There is NO WARRANTY, to the extent permitted by law.
Please select what kind of key you want:
(1) RSA and RSA (default)
(2) DSA and Elgamal
(3) DSA (sign only)
(4) RSA (sign only)
Your selection?
- Choose kind of key, keysize, and expiration. I used the defaults.
- Enter a “Real Name” (e.g. Duplicity Backup), email address and comment, then
O(kay)
to continue with key generation.
- Enter a passphrase to protect your private key (this should be sufficiently long and difficult to guess). A passphrase may contain spaces.
- At this point, the key will be generated. On a remote host, you may have trouble generating enough random entropy. In this case, you might want to run some
find
commands or something to generate random data. It can take a minute or so for this step to complete.
- After key generation, note the key identifier for use with Duplicity.
- The key identifier is an 8-digit hexadecimal number (e.g. D7E2BEC8). It’s displayed on a line beginning with
pub
, after the /
.
Signing Up With Amazon S3
Amazon S3 is a fast and reliable storage system which can be used along with Duplicity. It is relatively inexpensive, costing $0.10 per GB uploaded, $0.15 per GB downloaded, and $0.14 per GB-month storage. It’s designed to provide 99.999999999% durability and 99.99% availability (of objects over a given year).

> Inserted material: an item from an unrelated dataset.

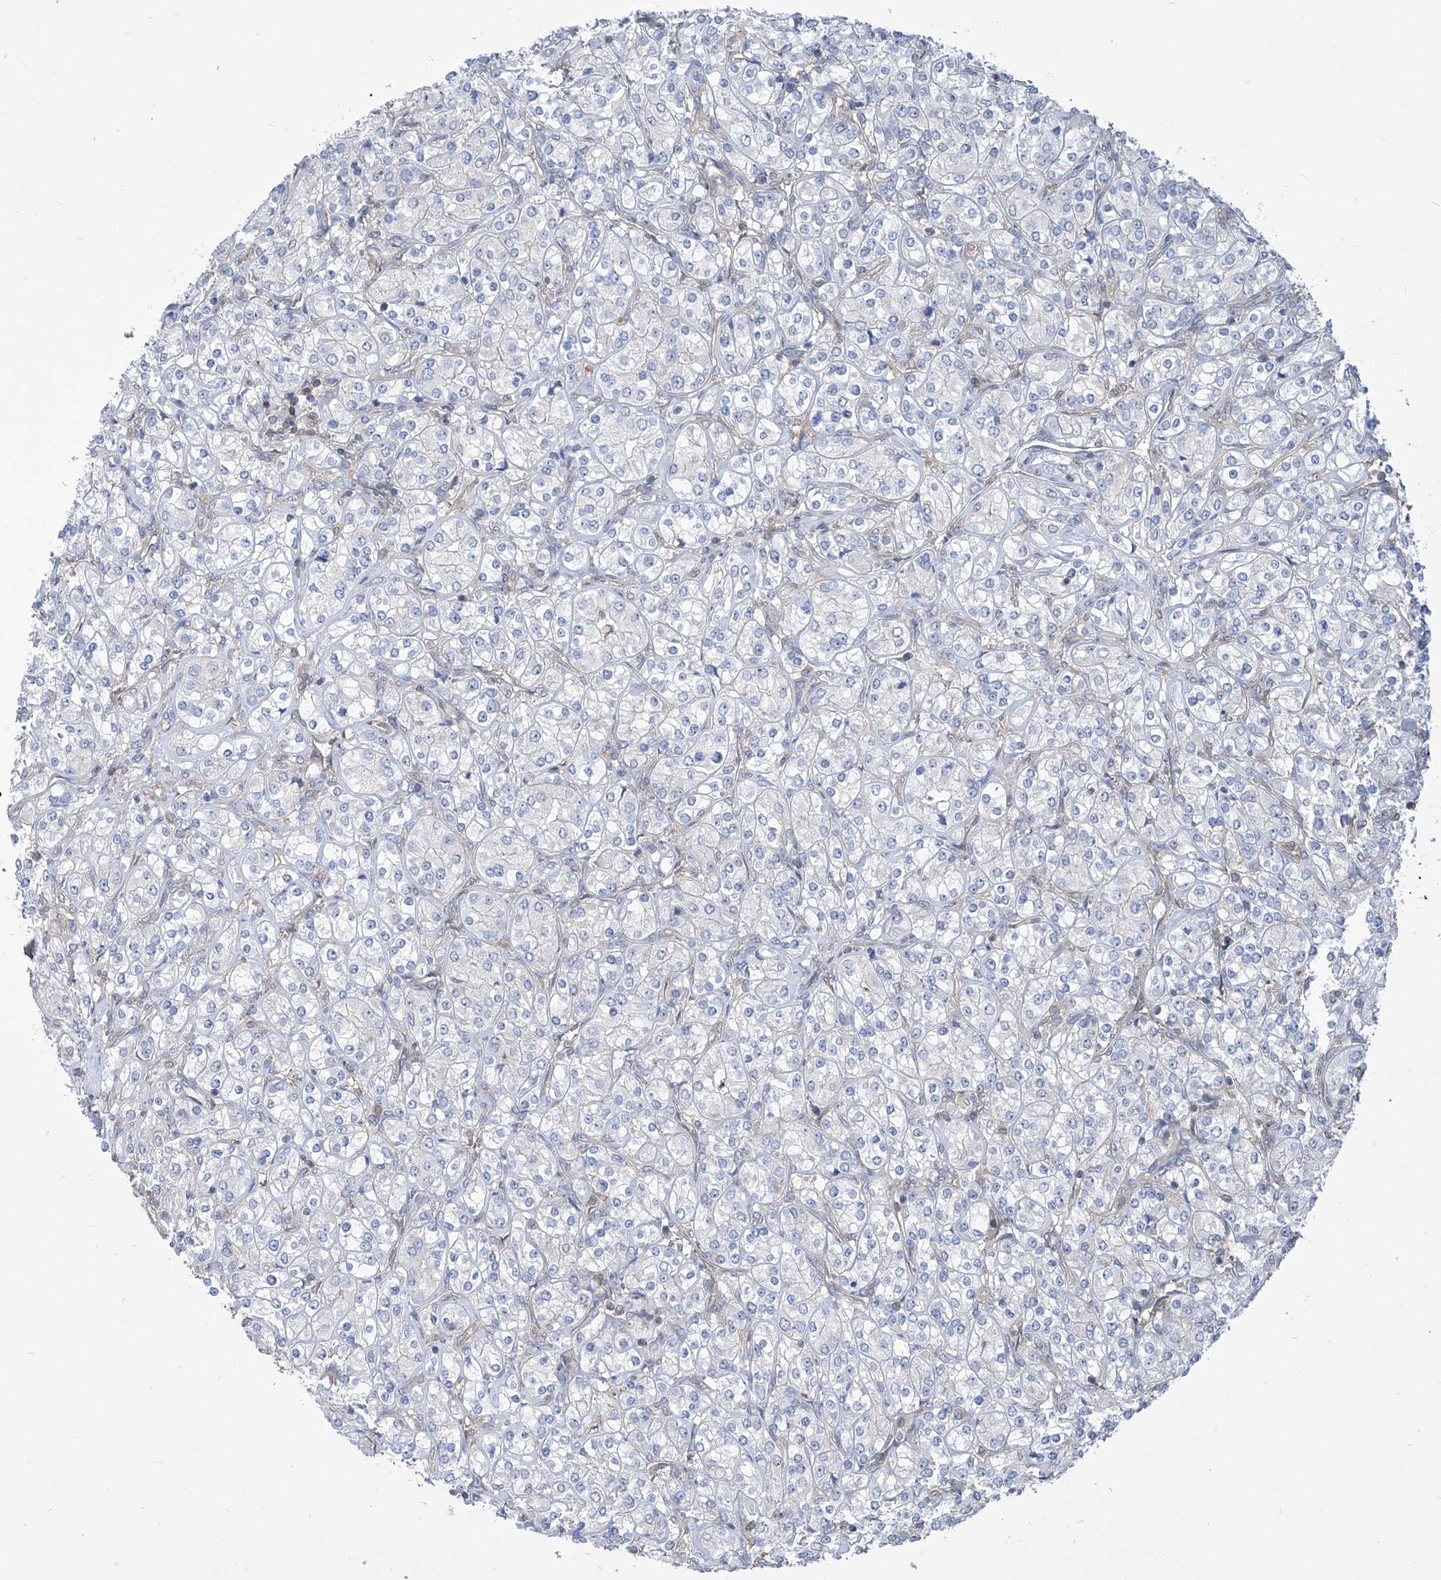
{"staining": {"intensity": "negative", "quantity": "none", "location": "none"}, "tissue": "renal cancer", "cell_type": "Tumor cells", "image_type": "cancer", "snomed": [{"axis": "morphology", "description": "Adenocarcinoma, NOS"}, {"axis": "topography", "description": "Kidney"}], "caption": "Protein analysis of renal cancer (adenocarcinoma) displays no significant expression in tumor cells.", "gene": "EIF3M", "patient": {"sex": "male", "age": 77}}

Sign up for Amazon Web Services (AWS) and Simple Storage Service (S3). You’ll need to use your S3 security credentials with Duplicity, so be sure to copy down your Access Key ID and Secret Access Key.
Creating a Duplicity Backup Script
You can use this bash script template to get started. Use your Amazon S3 security credentials, and the gpg passphrase and key identifier from the section above.
#!/bin/bash
ulimit -n 1024 # I needed this to increase the maximum number of open files on OS X 10.5
# your Amazon S3 security credentials
export AWS_ACCESS_KEY_ID="XXXXXXXXXXXXXXXXXXXX"
export AWS_SECRET_ACCESS_KEY="XXXXXXXXXXXXXXXXXXXXXXXXXXXXXXXXXXXXXXXX"
# your gpg passphrase (needed to sign files with duplicity)
export PASSPHRASE="XXXXXXXX"
# your gpg key identifier (8-digit hexadecimal number)
GPG_KEY="XXXXXXXX"
# backup source directory. if you set this to / (root), be sure to exclude /tmp, /proc, /dev, and probably /sys too
SOURCE="/Users/Example"
# destination URL (Amazon S3 bucket)
# Note: bucket need not exist but does need to be unique among all Amazon S3 users.
DEST="s3+http://your_unique_bucket_name"
duplicity \
--verbosity 4 \ # default verbosity. use 5 to see added/changed files, 0 for silence
--full-if-older-than 30D \ # option to create a new full backup after X days
--encrypt-key=${GPG_KEY} \
--sign-key=${GPG_KEY} \
--s3-use-new-style \
--s3-use-rrs \ # reduced redundancy storage option. use for less important backups. provides cheaper rates.
--exclude=/Users/Example/Junk \ # exclude a path (uses shell globbing)
--exclude=/Users/Example/Downloads \ # supports multiple exclude switches
${SOURCE} ${DEST}
# reset the environment variables
unset AWS_ACCESS_KEY_ID
unset AWS_SECRET_ACCESS_KEY
unset PASSPHRASE
Automating Your Duplicity Backup Script With Cron
Edit your crontab:
I perform a daily incremental backup early in the morning. My crontab entry looks like:
0 6 * * * bash -l -c 'duplicity-backup'
Note: This would run the wrapper script daily at 6:00 AM. I use bash -l -c <command>
to load up an environment very similar to an interactive shell session, so my PATH is set properly. The -c option tells bash a command follows. The -l option tells bash to load the entire environment.
More about cron.
Creating a Duplicity Restore Script
Below is an example restore wrapper script I use.
#!/bin/bash
# requires argument: relative (not absolute) path of files to restore (e.g. Documents)
if [ -z "$1" ]
then
echo "Need restore source path argument"
exit
fi
ulimit -n 1024 # I needed this to increase the maximum number of open files on OS X 10.5
# your Amazon S3 security credentials
export AWS_ACCESS_KEY_ID="XXXXXXXXXXXXXXXXXXXX"
export AWS_SECRET_ACCESS_KEY="XXXXXXXXXXXXXXXXXXXXXXXXXXXXXXXXXXXXXXXX"
# your gpg passphrase (needed to sign files with duplicity)
export PASSPHRASE="XXXXXXXX"
# your gpg key identifier (8-digit hexadecimal number)
GPG_KEY="XXXXXXXX"
# source URL (Amazon S3 bucket holding your Duplicity backup)
SOURCE_URL="s3+http://bucket_name"
# destination directory
DEST_DIR="/Users/example/restore"
mkdir -p $DEST_DIR # create the destination directory if it doesn't exist
duplicity \
--encrypt-key=${GPG_KEY} \
--sign-key=${GPG_KEY} \
--file-to-restore "$1" \
${SOURCE_URL} ${DEST_DIR}
# reset the environment variables
unset AWS_ACCESS_KEY_ID
unset AWS_SECRET_ACCESS_KEY
unset PASSPHRASE
Conclusion
That should get you started with creating your own secure, incremental, remote backups. Please reply if you’ve tried the examples above and report your success or failure. Thanks!